Matt Nagy defended the manner in which his team conducted its offseason kicker search after multiple kickers who attended the rookie minicamp in May on a tryout basis and left without a contract were highly critical of the process.

Sports Illustrated published a story Wednesday that quoted several of the nine kickers,  some of them anonymously, whom the Bears brought in for an audition at rookie camp.

The kickers’ range of complaints included Nagy’s obsession with Cody Parkey’s missed 43-yard field goal attempt in Chicago’s playoff loss to the Eagles, the way the Bears used metrics to evaluate the kickers, the overall negative mood in the special-teams room and a perceived bias that involved kicker consultant Jamie Kohl, whom the Bears hired to aid them in their search.

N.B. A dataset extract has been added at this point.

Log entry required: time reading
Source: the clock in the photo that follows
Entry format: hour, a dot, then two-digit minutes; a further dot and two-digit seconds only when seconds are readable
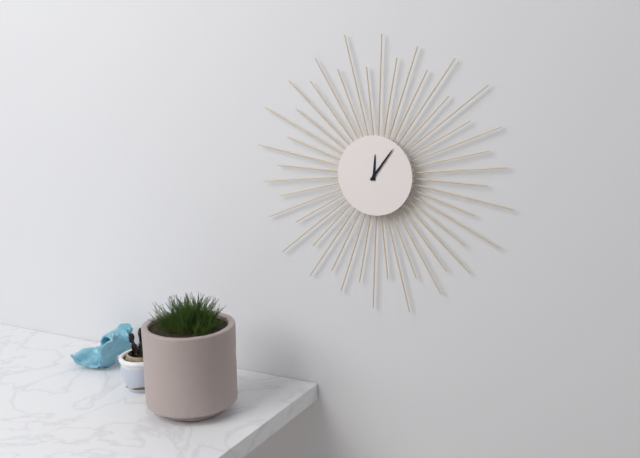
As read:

“All of Jamie’s guys, they could have shanked the kick, and it was like, ‘Oh, you have really good rotation, your foot is wrapping around the ball,'” one kicker told SI. “I don’t think this situation will be solved or will be what the team needs to be until Jamie Kohl is gone. The way he very much tries to control a room, tries to be the alpha.”

Another kicker added: “All the vibes they gave us during the specialists meetings just did not seem positive whatsoever. It didn’t seem like anyone did well. The vibe and the energy was off.”